The original recipe for these ultra decadent brownies comes from Bon Appetit January 2007. I made a few small changes because I liked them with a little more peanut butter frosting.
Brownies
3/4 c unsalted butter (1 1/2 sticks)
7 ounces bittersweet chocolate, chopped
3 ounces unsweetened chocolate
1 1/2 c sugar
1 1/2 tsp vanilla extract
1/4 tsp salt
4 large eggs
1 c all purpose flour
1 c roasted salted peanuts, chopped
butter for lining pan
Frosting
1 1/2 c chunky peanut butter (do not use natural or old-fashioned)

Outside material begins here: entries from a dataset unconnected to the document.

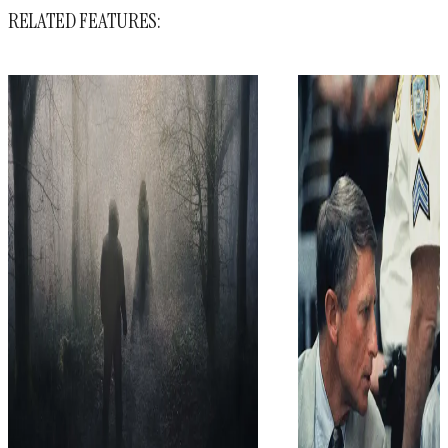
RELATED FEATURES: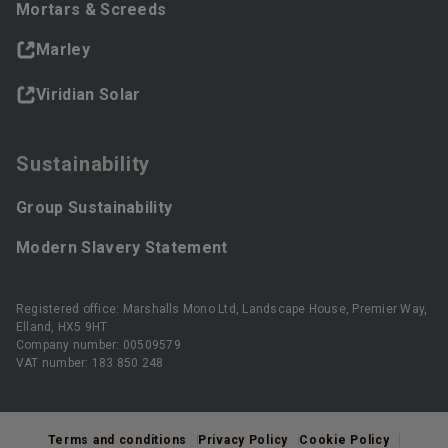
Mortars & Screeds
Marley
Viridian Solar
Sustainability
Group Sustainability
Modern Slavery Statement
Registered office: Marshalls Mono Ltd, Landscape House, Premier Way,
Elland, HX5 9HT
Company number: 00509579
VAT number: 183 850 248
Terms and conditions
Privacy Policy
Cookie Policy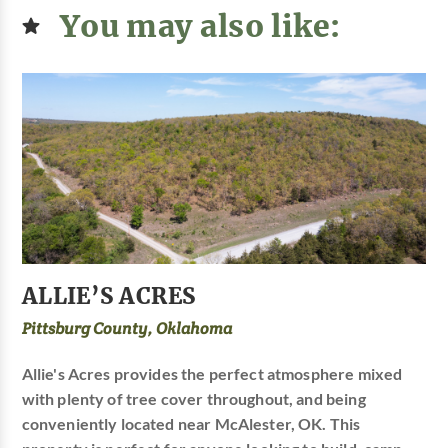
You may also like:
ALLIE’S ACRES
Pittsburg County, Oklahoma
Allie's Acres provides the perfect atmosphere mixed
with plenty of tree cover throughout, and being
conveniently located near McAlester, OK. This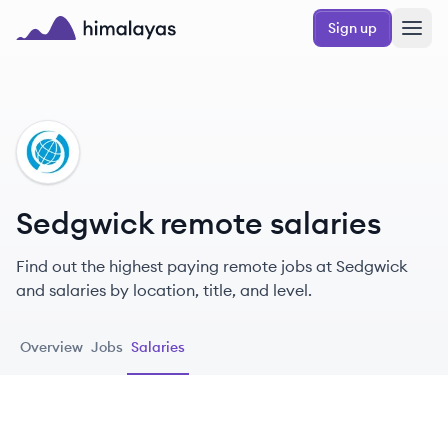
Skip to main content
Sign up
Himalayas logo
SE
Sedgwick remote salaries
Find out the highest paying remote jobs at Sedgwick
and salaries by location, title, and level.
Overview
Jobs
Salaries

6 Tablespoons (3/4 stick) butter
1 c powdered sugar
2 T whole milk
1 tsp vanilla extract
1/8 tsp salt
1/8 tsp cinnamon
Ganache
4 ounces semisweet chocolate, chopped
3 ounces bittersweet chocolate, chopped
4 Tablespoons (1/2 stick) butter
Prepare brownies
Preheat oven to 325° F. Line 13x9x2" metal baking pan with foil leaving an overhang. Butter foil. Place 3/4 cup butter in large saucepan. Add 7 ounces of bittersweet and 3 ounces of unsweetened chocolate and melt over low heat until smooth. Remove from heat and whisk in sugar, vanilla, salt, and then eggs, one at a time. Fold in flour and then stir in peanuts. Pour into prepared pan and bake on center rack about 30-35 minutes. Tester should have moist crumbs attached. Let cool on wire rack before frosting.
Prepare frosting
Beat peanut butter and butter with an electric mixer until smooth and light. Beat in powdered sugar, salt, cinnamon, then milk and vanilla. Spread over cooled brownies.
Prepare ganache
In a small saucepan melt semisweet and bittersweet chocolate and butter until smooth. Pour and spread over frosted brownies.

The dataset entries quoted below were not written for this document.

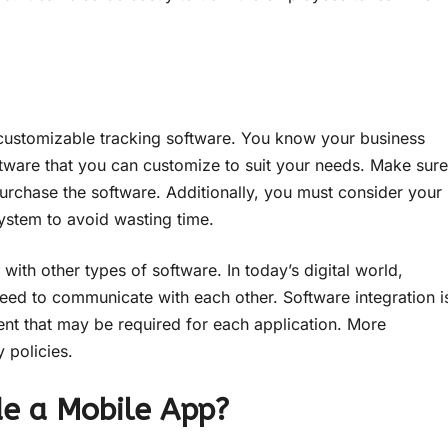
t customizable tracking software. You know your business
tware that you can customize to suit your needs. Make sure
urchase the software. Additionally, you must consider your
ystem to avoid wasting time.
with other types of software. In today’s digital world,
eed to communicate with each other. Software integration i
ent that may be required for each application. More
 policies.
de a Mobile App?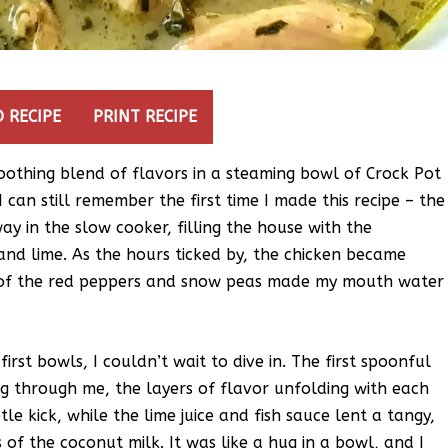
 RECIPE
PRINT RECIPE
soothing blend of flavors in a steaming bowl of Crock Pot
I can still remember the first time I made this recipe – the
y in the slow cooker, filling the house with the
 and lime. As the hours ticked by, the chicken became
rs of the red peppers and snow peas made my mouth water
irst bowls, I couldn’t wait to dive in. The first spoonful
 through me, the layers of flavor unfolding with each
tle kick, while the lime juice and fish sauce lent a tangy,
f the coconut milk. It was like a hug in a bowl, and I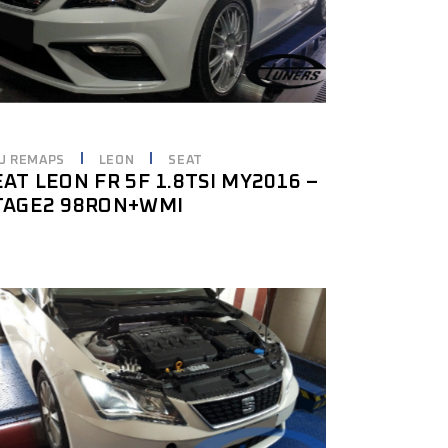
U REMAPS
LEON
SEAT
EAT LEON FR 5F 1.8TSI MY2016 –
TAGE2 98RON+WMI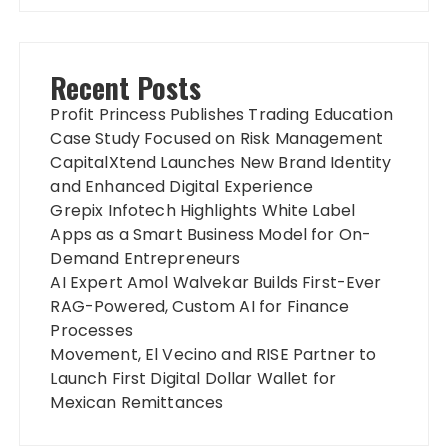
Recent Posts
Profit Princess Publishes Trading Education
Case Study Focused on Risk Management
CapitalXtend Launches New Brand Identity
and Enhanced Digital Experience
Grepix Infotech Highlights White Label
Apps as a Smart Business Model for On-
Demand Entrepreneurs
AI Expert Amol Walvekar Builds First-Ever
RAG-Powered, Custom AI for Finance
Processes
Movement, El Vecino and RISE Partner to
Launch First Digital Dollar Wallet for
Mexican Remittances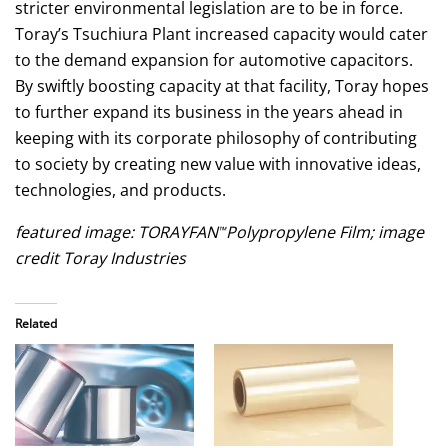
stricter environmental legislation are to be in force.
Toray’s Tsuchiura Plant increased capacity would cater
to the demand expansion for automotive capacitors.
By swiftly boosting capacity at that facility, Toray hopes
to further expand its business in the years ahead in
keeping with its corporate philosophy of contributing
to society by creating new value with innovative ideas,
technologies, and products.
featured image: TORAYFAN
Polypropylene Film; image
™
credit Toray Industries
Related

Chill brownies until set, about 1 1/2 hours. Can be made a day ahead, just cover and keep chilled.
*Helpful hints
I find it easiest and fastest to spread ganache with a large offset spatula.
Also, don't try to cut brownies when they are too cold or the ganache will crack and break apart from frosting. I let mine sit about ten or fifteen minutes at room temperature and that did the trick.